Re: converting PDF and retaining paragraph format
but it appears that your procedure deletes all hard returns. That is not what is wanted. Paragraph divisions are still wanted. The problem is that every soft return is made into a hard return. The point is not to delete all hard returns. The point is to have soft returns except where paragraphs begin.
If you convert any document from a word processor or html format to a txt format, all soft returns will be converted into hard returns. There is no soft return in the txt character set, if that is the correct term. But if you convert the file to a word processor format and the same thing occurs, that is, all soft returns are converted to hard returns, then the subject should be discussed further. If a word processor format retains soft returns, that should solve the problem.
----- Original Message -----
One might also want to delete right parentheses, apostrophes, and some other punctuation marks just preceding hard returns, such as: )^zzz with )^n; ‘zzz with ‘^n; !zzz with !^n; ?zzz with ?^n, (in step 5 per the scheme below).
This is what I did, and it seemed to work:
1. Converted the pdf to text.
2. Select All in the text ffile, copy to clipboard.
3. Open a blank document in Microsoft Word.
3A: Paste the clipboard contents into the Word document.
4. Now we’re going to do Finding and Replacing, and the Special Characters dialogue, More... button. Find: ^n . Replace with: zzz . REPLACE ALL Button, and ENTER.
5. Find: .zzz . Replace With: .n . Replace All.
5A: (If necessary, Find and Replace All . zzz with . ^n ....
6. Now, Find and Replace ALL zzz with nothing, leaving the replacement field empty.

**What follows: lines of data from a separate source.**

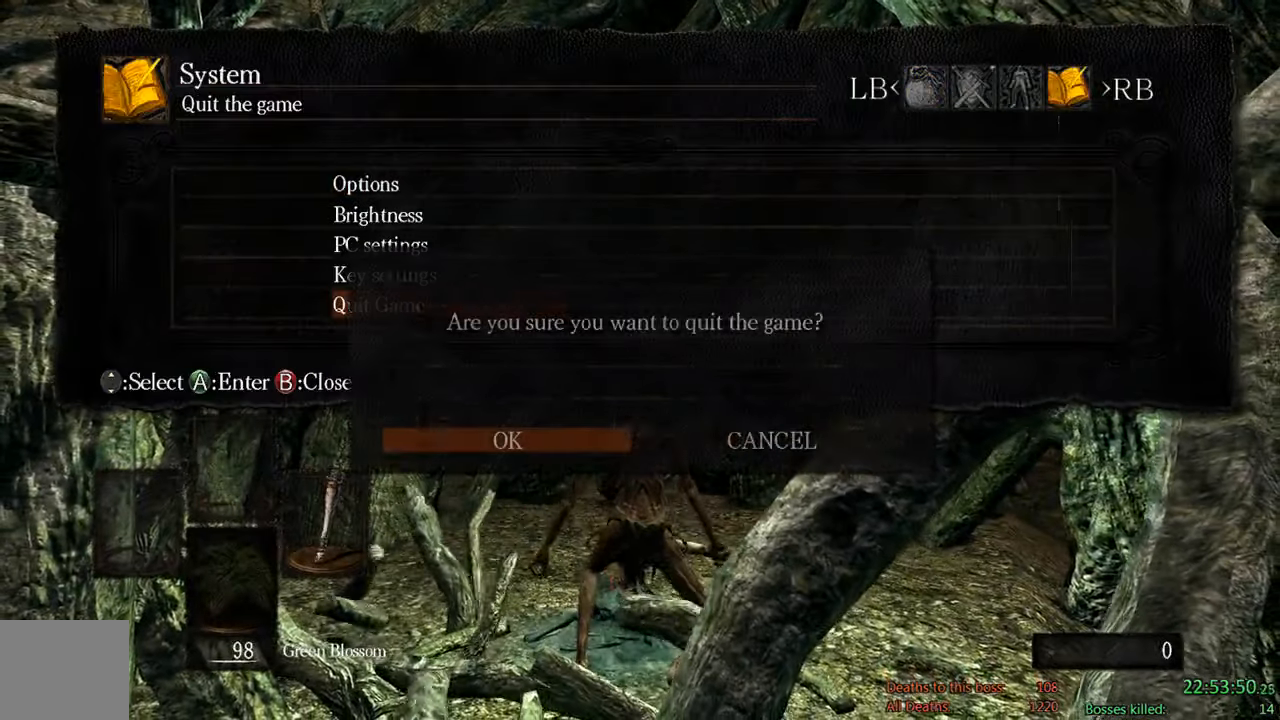
{"buttons": [], "left_stick": "center", "right_stick": "center", "events": [[66, "A", "down"], [100, "DPAD_LEFT", "up"], [233, "A", "up"]]}
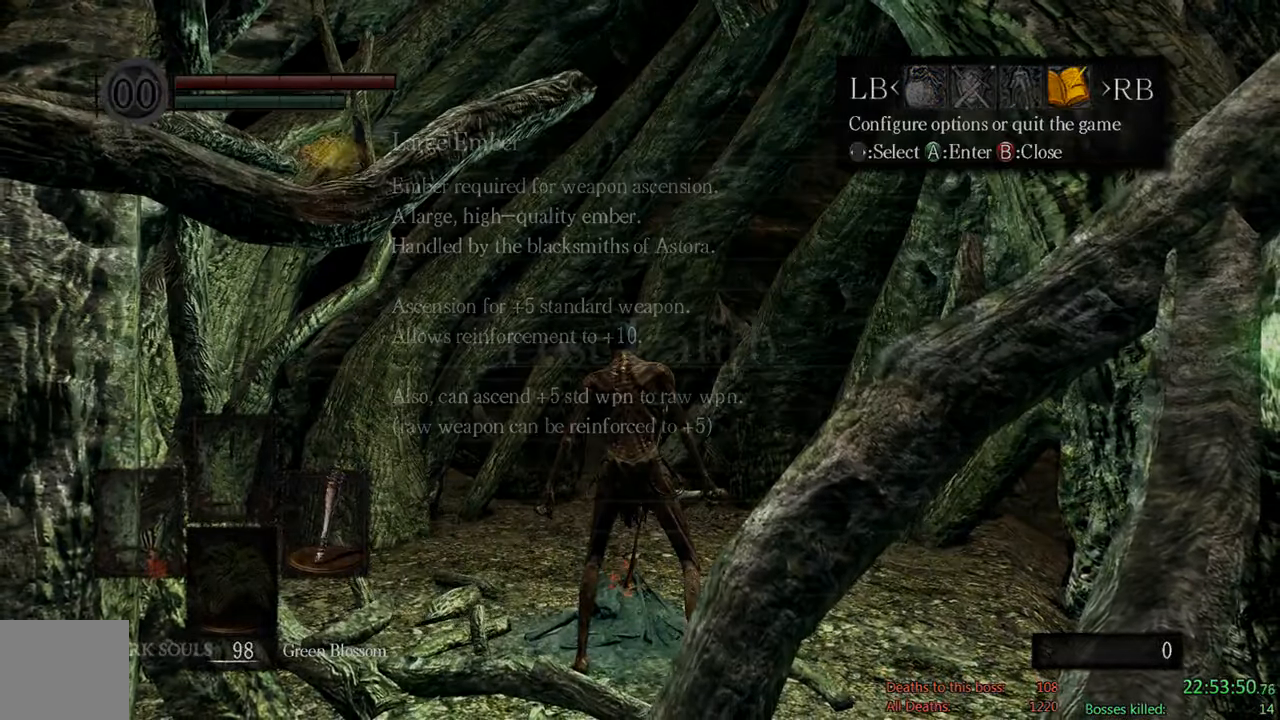
{"buttons": [], "left_stick": "center", "right_stick": "center", "events": [[350, "A", "down"], [450, "A", "up"]]}
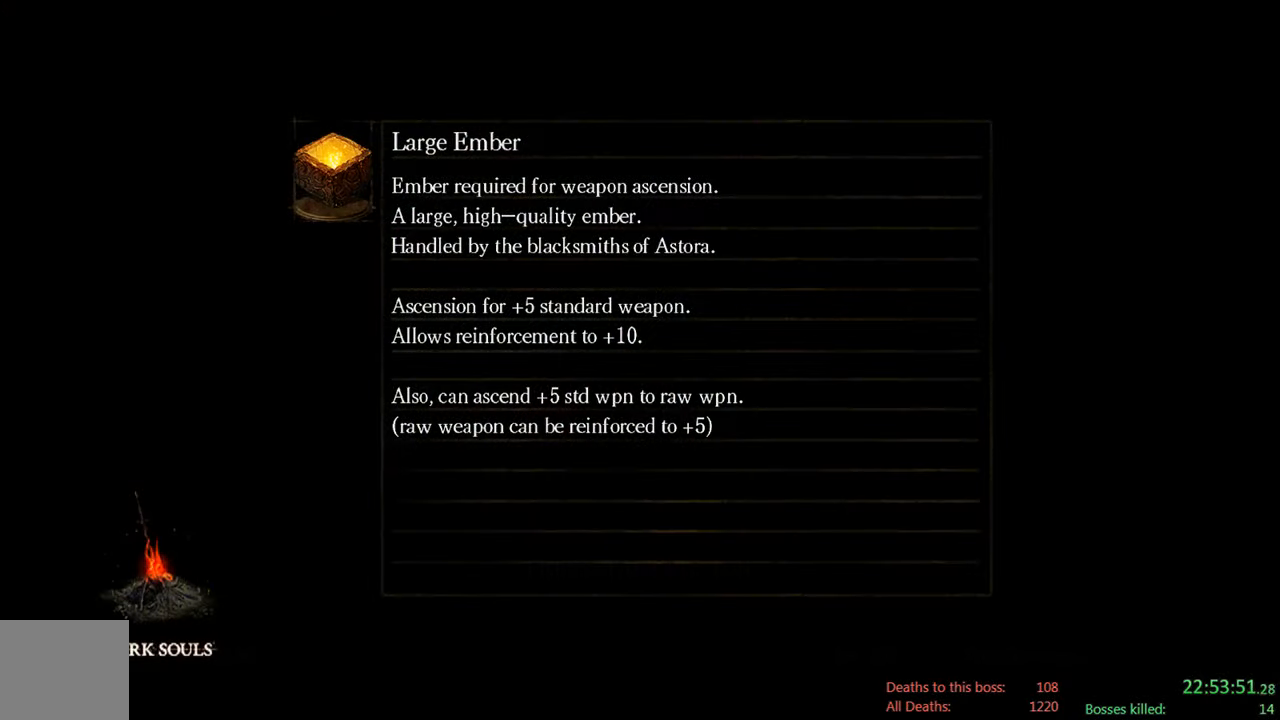
{"buttons": ["A"], "left_stick": "center", "right_stick": "center", "events": [[83, "A", "down"], [216, "A", "up"], [416, "A", "down"]]}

7. You may require more finding and replacing, use judiciously.
HTH, and Good Luck!
I like to convert PDF documents to other formats, usually text but could be any of several others. When I use the conversion routine built into Adobe Reader, all the line breaks are converted into hard line breaks, making it hard to find the actual paragraph boundaries. Does anybody have a solution to this?